*TASK STATEMENT*.
All lines ahead of the one containing "Exports (X), Brazil: 5716893300 -> 4310000000" are to be left out; that line and each one after it, through the end of the records below, are to be duplicated exactly.

[Image comparison data]

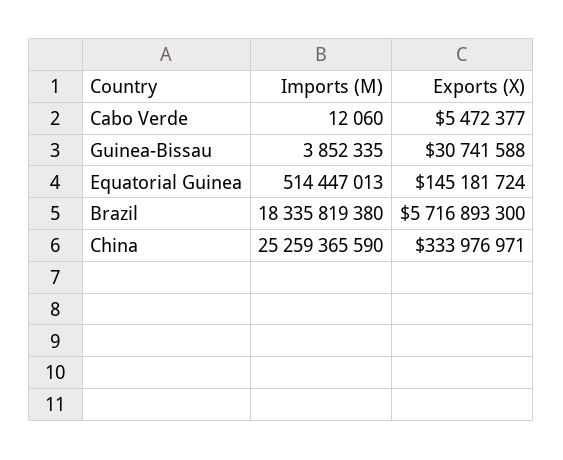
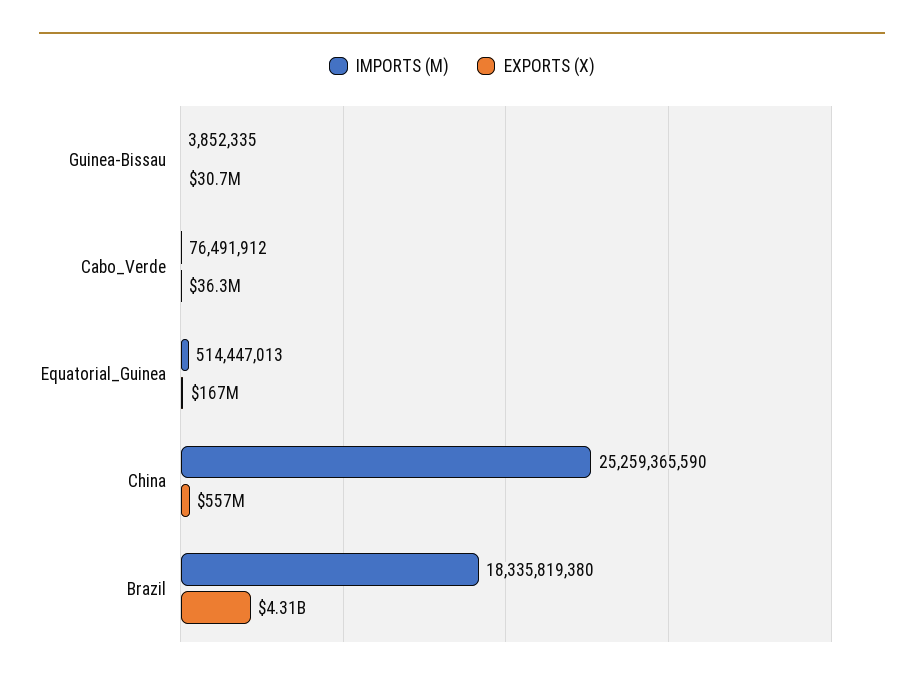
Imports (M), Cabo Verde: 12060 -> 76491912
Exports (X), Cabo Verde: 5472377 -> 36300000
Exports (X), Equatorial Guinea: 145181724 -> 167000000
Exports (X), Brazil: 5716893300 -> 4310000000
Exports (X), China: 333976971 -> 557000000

*SOLUTION*.
Exports (X), Brazil: 5716893300 -> 4310000000
Exports (X), China: 333976971 -> 557000000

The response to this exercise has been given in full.